* Jan jobless rate 4.9 pct, matching forecast

* Job-to-applications ratio rises to 0.61 vs forecast 0.58

* Household spending down 1.0 pct in Jan vs forecast -1.4 pct

Japan's jobless rate held steady in January and the availability of jobs improved to a two-year
high, adding to growing signs the economy is gradually recovering from stagnation.

Household spending marked its fourth straight month of annual declines in January but the pace of the fall slowed from December, suggesting that improvements in the job market may
nudge consumers to loosen their purse strings.

Still, any recovery in consumption is expected to be slow with a recent rise in commodity prices threatening to dampen business and household sentiment, some analysts say.

Improvements in the labour market and personal consumption are likely to continue, but there are risks to this scenario, said Atsushi Matsumoto, an economist at Mizuho Research
Institute.

If oil prices continue to rise, this would damage Japan's economy and possibly harm consumption.
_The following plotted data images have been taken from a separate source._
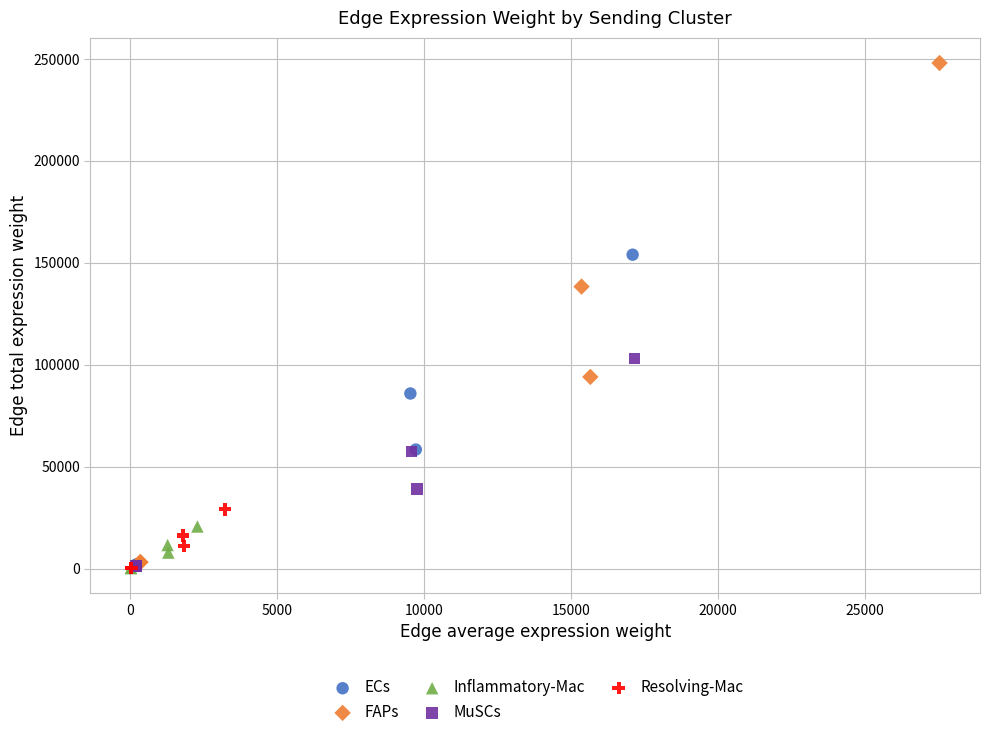

Which series has the widest spread of Y values?

FAPs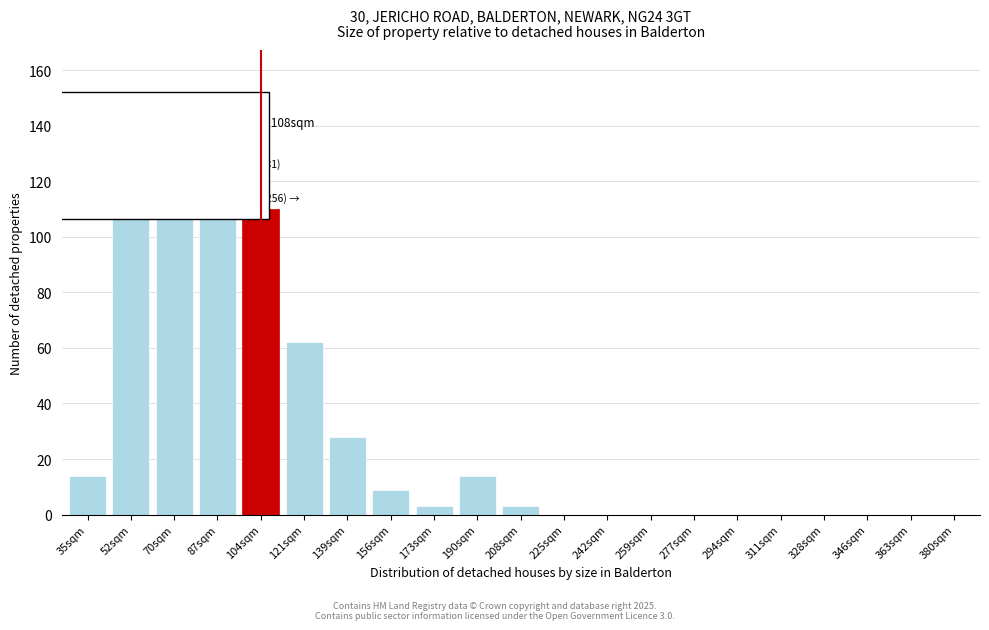

Reading left to right, what are all the values shown in this chart?

35sqm=14	52sqm=148	70sqm=152	87sqm=143	104sqm=110	121sqm=62	139sqm=28	156sqm=9	173sqm=3	190sqm=14	208sqm=3	225sqm=0	242sqm=0	259sqm=0	277sqm=0	294sqm=0	311sqm=0	328sqm=0	346sqm=0	363sqm=0	380sqm=0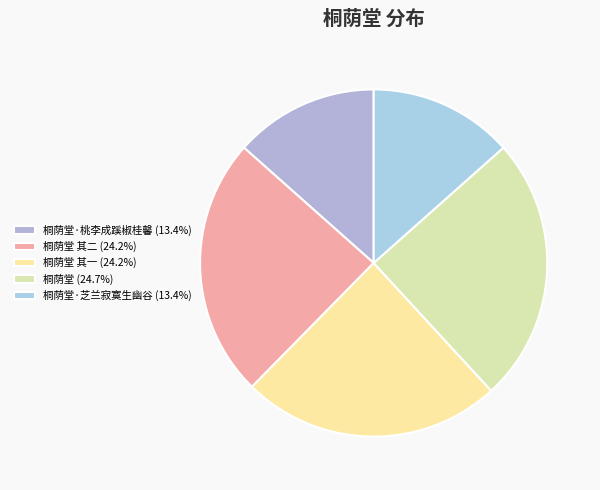

To the nearest percent, what is the average slice percentage?

20%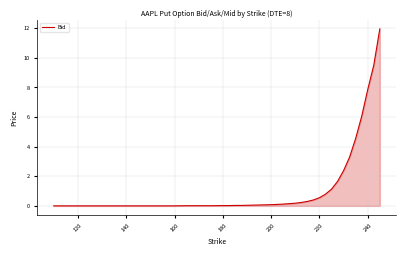

What is the difference between the maximum and minimum values?

11.9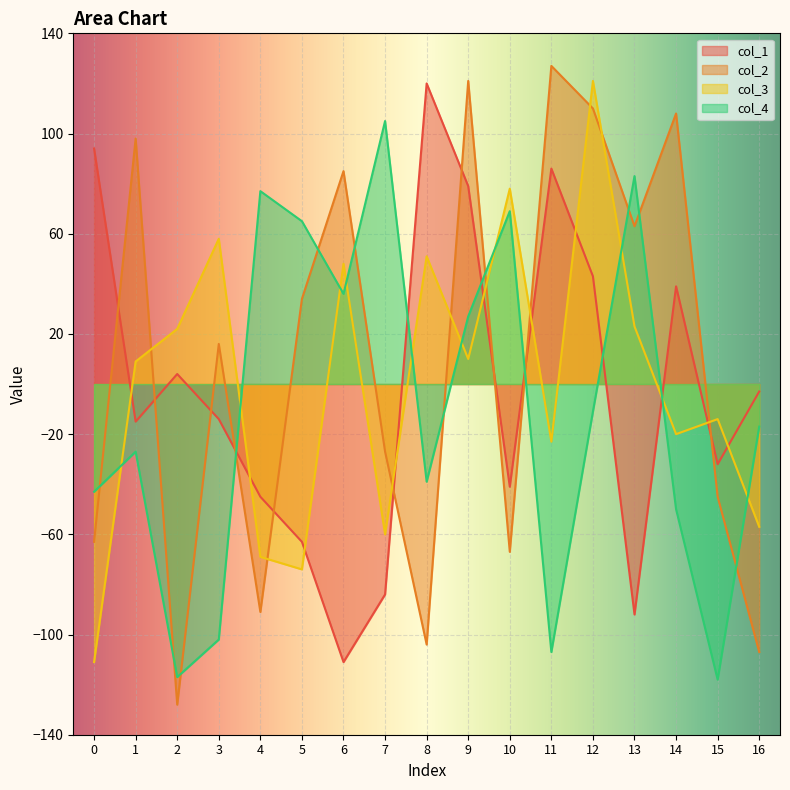

Reading left to right, what are all the values shown in this chart?

col_1: 94	-15	4	-14	-45	-63	-111	-84	120	79	-41	86	43	-92	39	-32	-3
col_2: -63	98	-128	16	-91	34	85	-27	-104	121	-67	127	110	63	108	-45	-107
col_3: -111	9	22	58	-69	-74	48	-60	51	10	78	-23	121	23	-20	-14	-57
col_4: -43	-27	-117	-102	77	65	36	105	-39	27	69	-107	-11	83	-50	-118	-17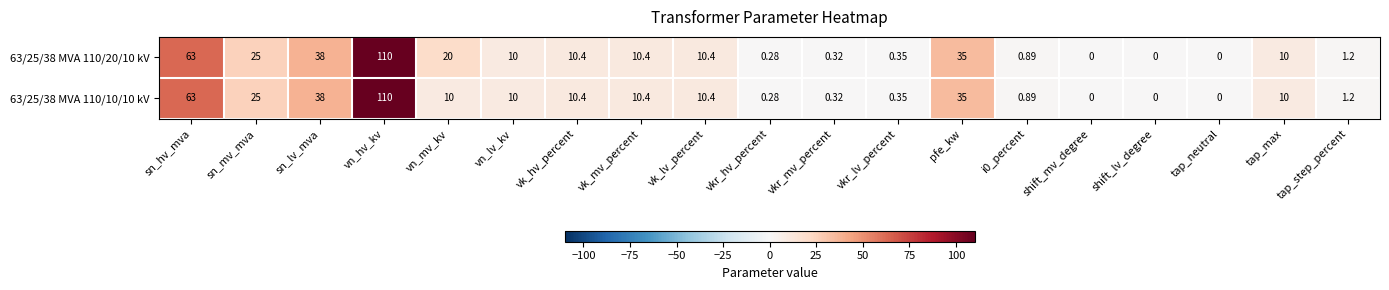

At which category is the sum across all series the highest?

vn_hv_kv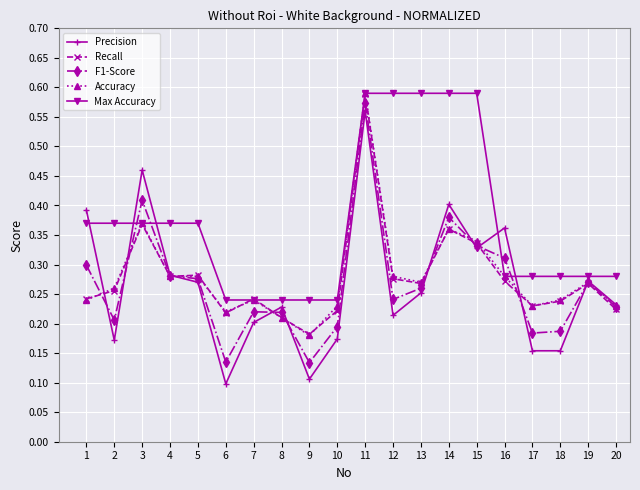

At which category does Precision reach its first local valley?

2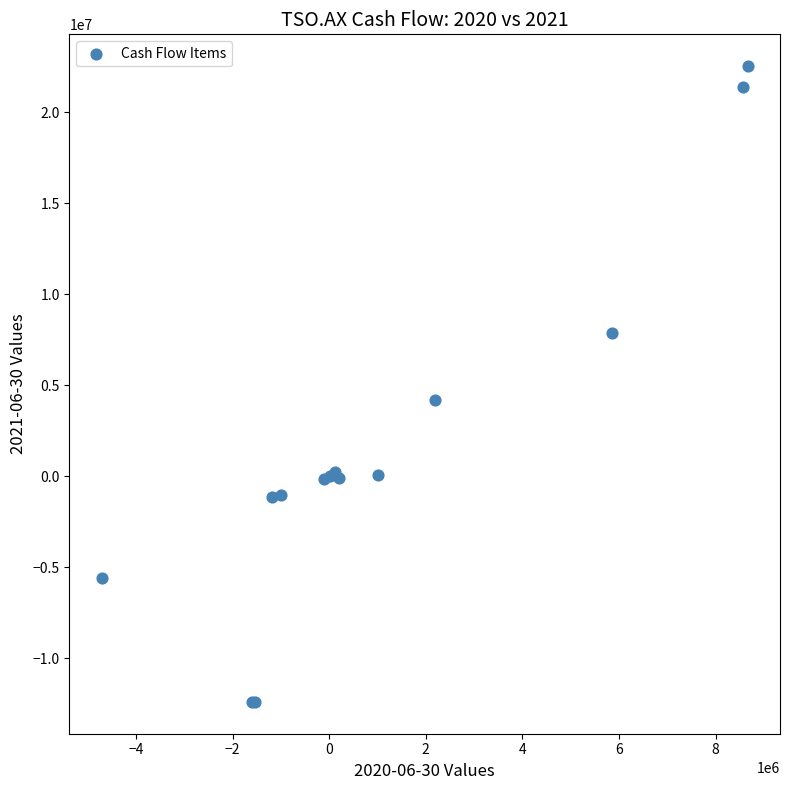

What Y value in the scatter plot is closest to 5067193?

4206492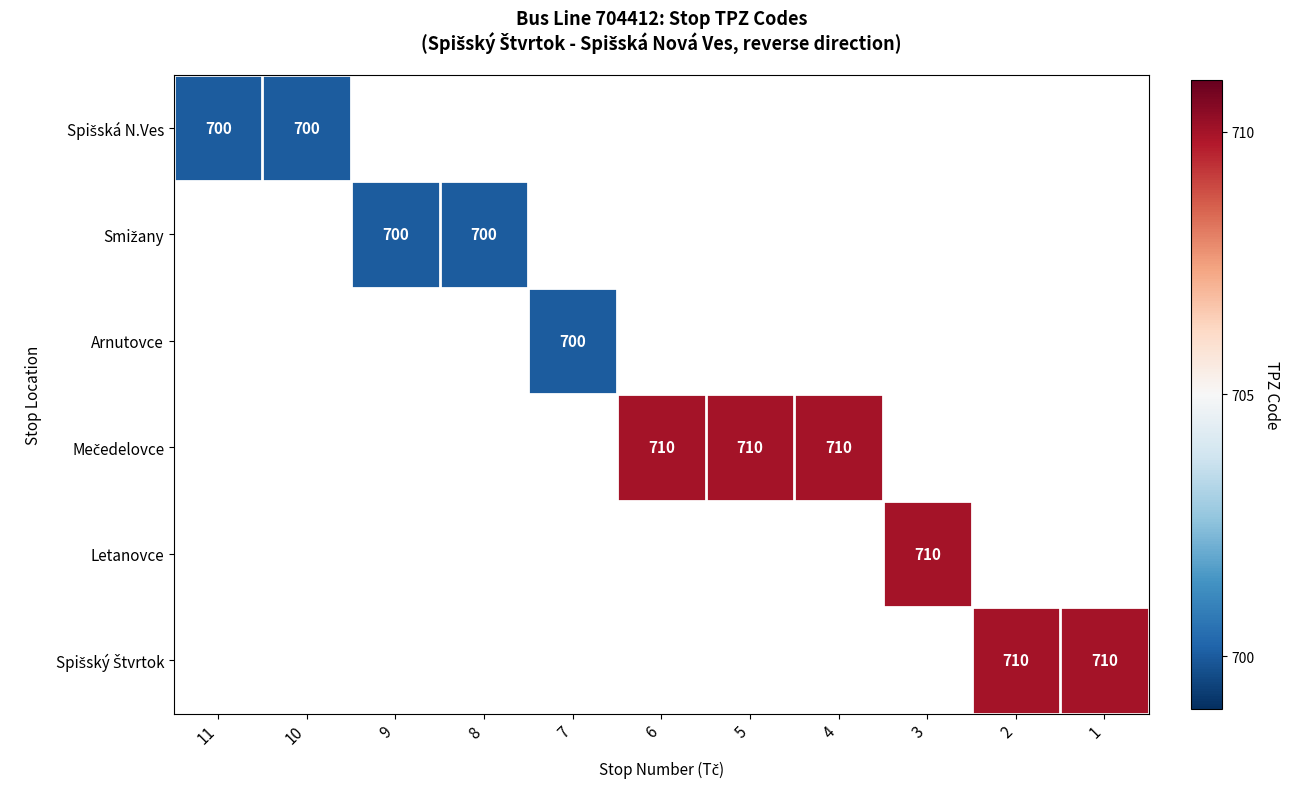

At which category does the chart reach its minimum across all series?

11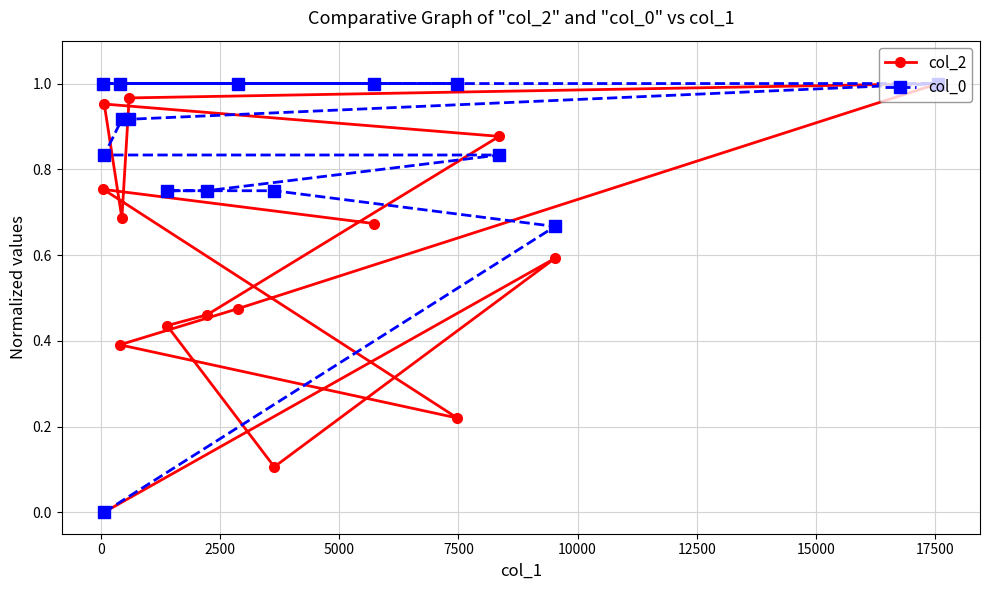

Which series has the largest total across all categories?

col_0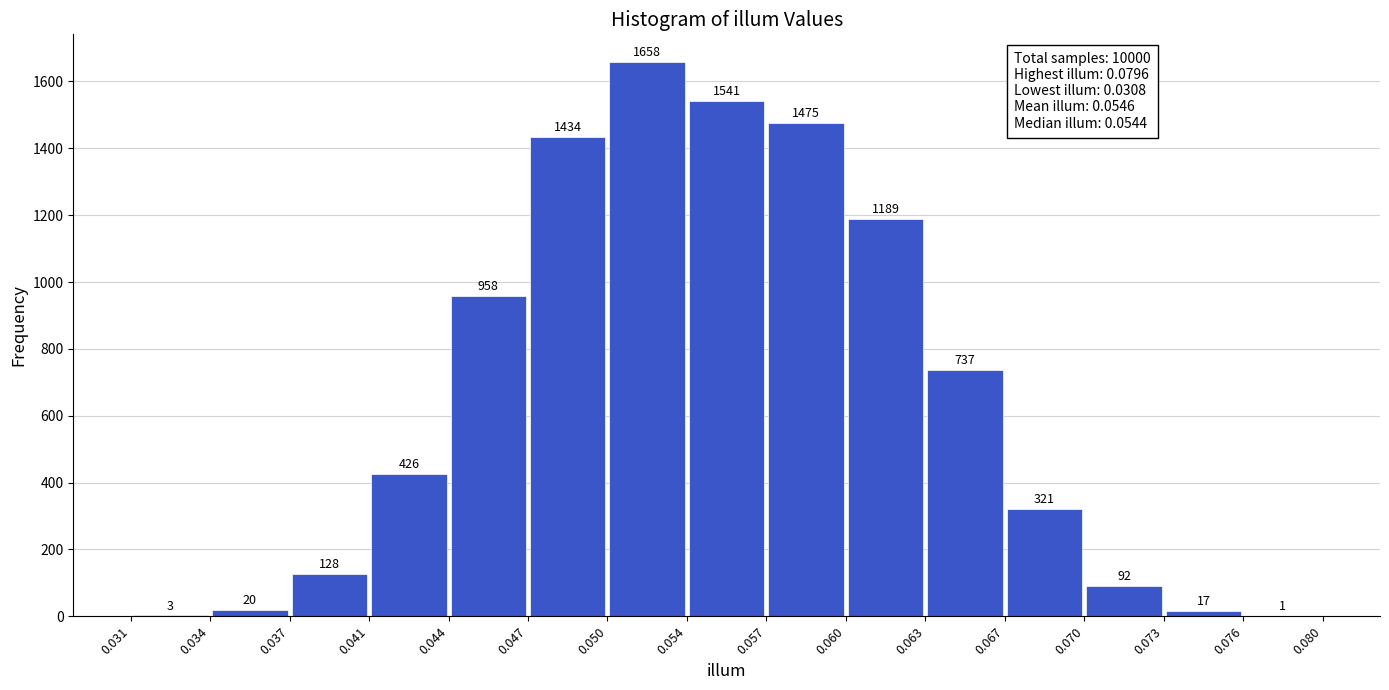

Reading left to right, list every bar in this chart as the range it spans on the x-axis followed by its height.

0.031 to 0.034: 3
0.034 to 0.037: 20
0.037 to 0.041: 128
0.041 to 0.044: 426
0.044 to 0.047: 958
0.047 to 0.050: 1434
0.050 to 0.054: 1658
0.054 to 0.057: 1541
0.057 to 0.060: 1475
0.060 to 0.063: 1189
0.063 to 0.067: 737
0.067 to 0.070: 321
0.070 to 0.073: 92
0.073 to 0.076: 17
0.076 to 0.080: 1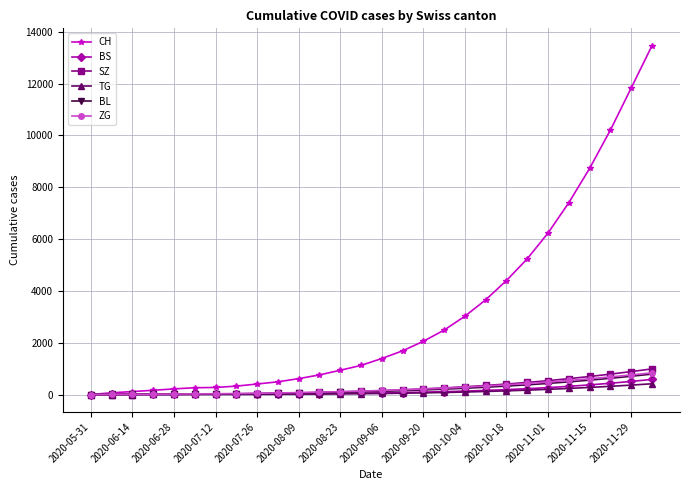

Which series has the largest total across all categories?

CH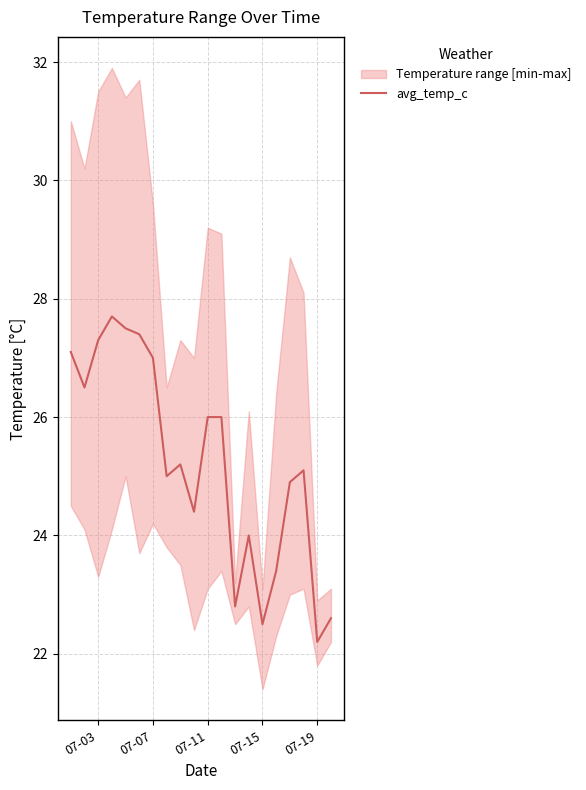

What is the maximum value for avg_temp_c?

27.7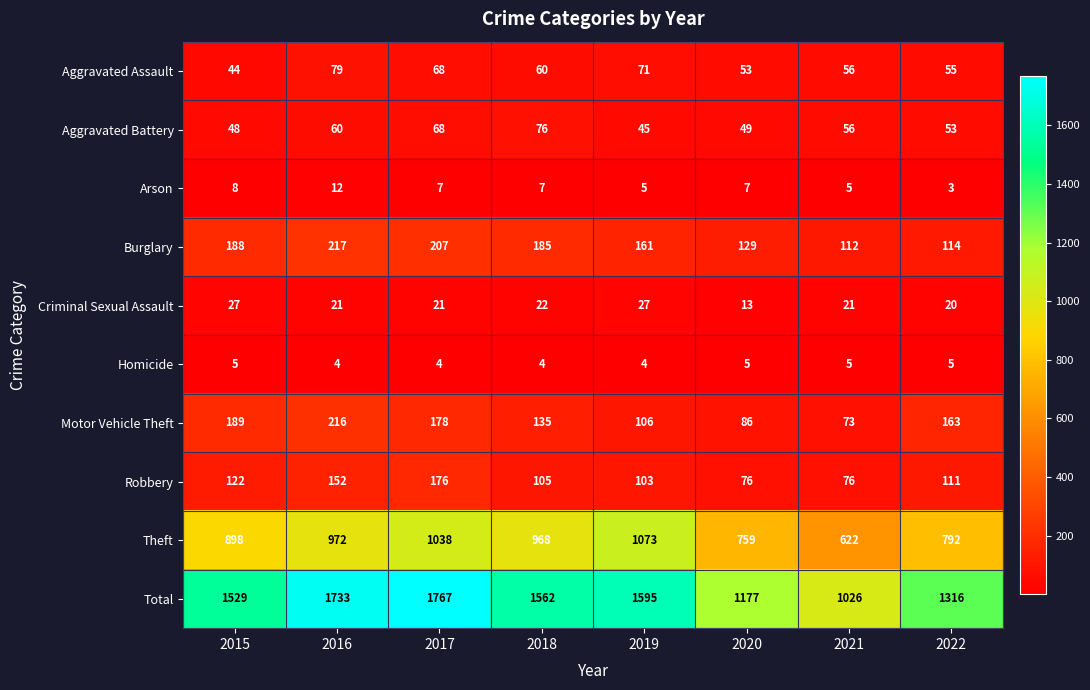

List the labels in order of Total value, smallest first.

2021, 2020, 2022, 2015, 2018, 2019, 2016, 2017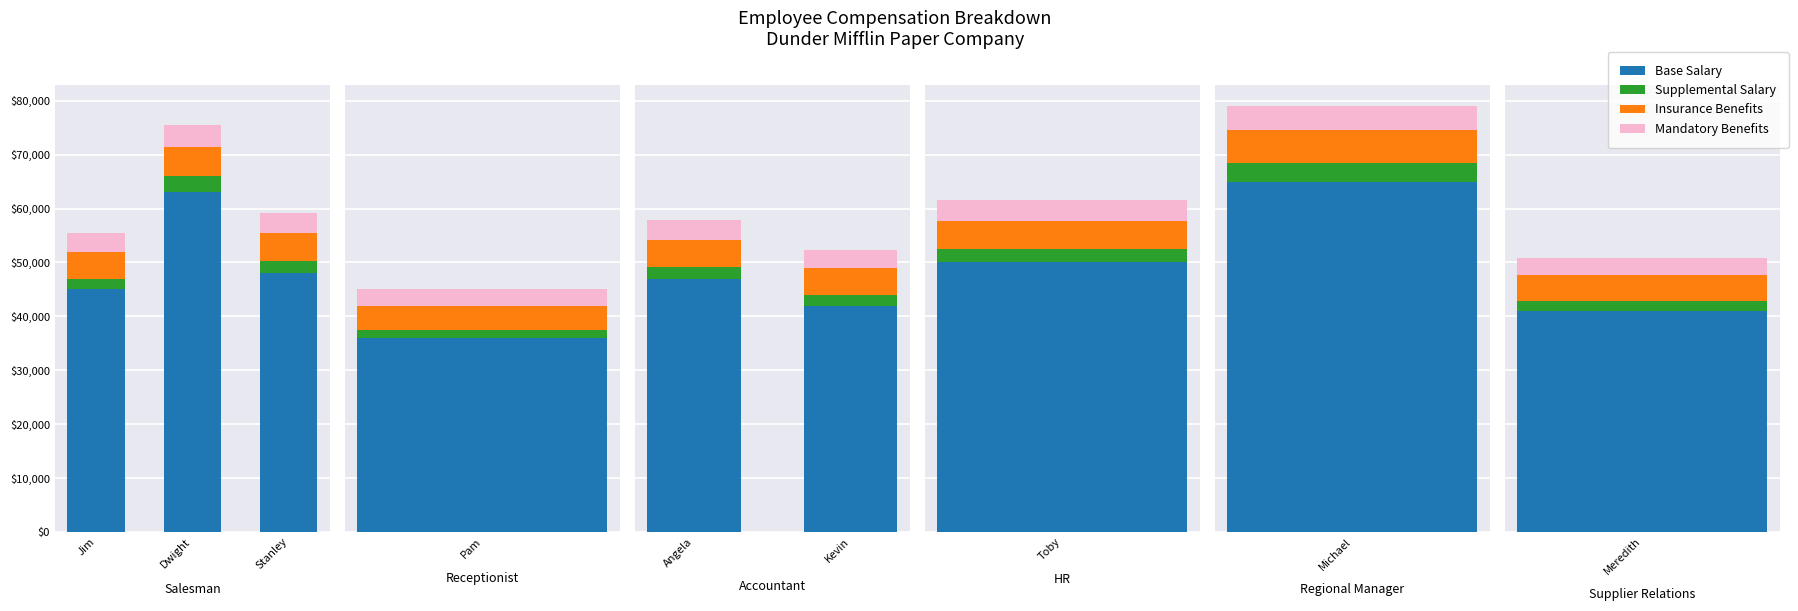

Which series has the largest total across all categories?

Base Salary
We need to watch out for this, but it isn't my baseline scenario.

The seasonally adjusted unemployment rate was unchanged at 4.9 percent in January, matching economists' median forecasts, data from the Ministry of Internal Affairs and Communications showed on Tuesday.

The jobs-to-applicants ratio rose to 0.61 from 0.58 in December, exceeding a median forecast of 0.58 and the highest reading since January 2009.

Household spending fell 1.0 percent in January from a year earlier, less than a median market forecast for a 1.4 percent drop and December's 3.3 percent decline, government data showed.

Japan's economy shrank slightly in the final quarter of last year, hurt by the expiry of government incentives for car purchases and a slowdown in exports, but is widely expected to
resume growing in the current quarter as exports and industrial production pick up.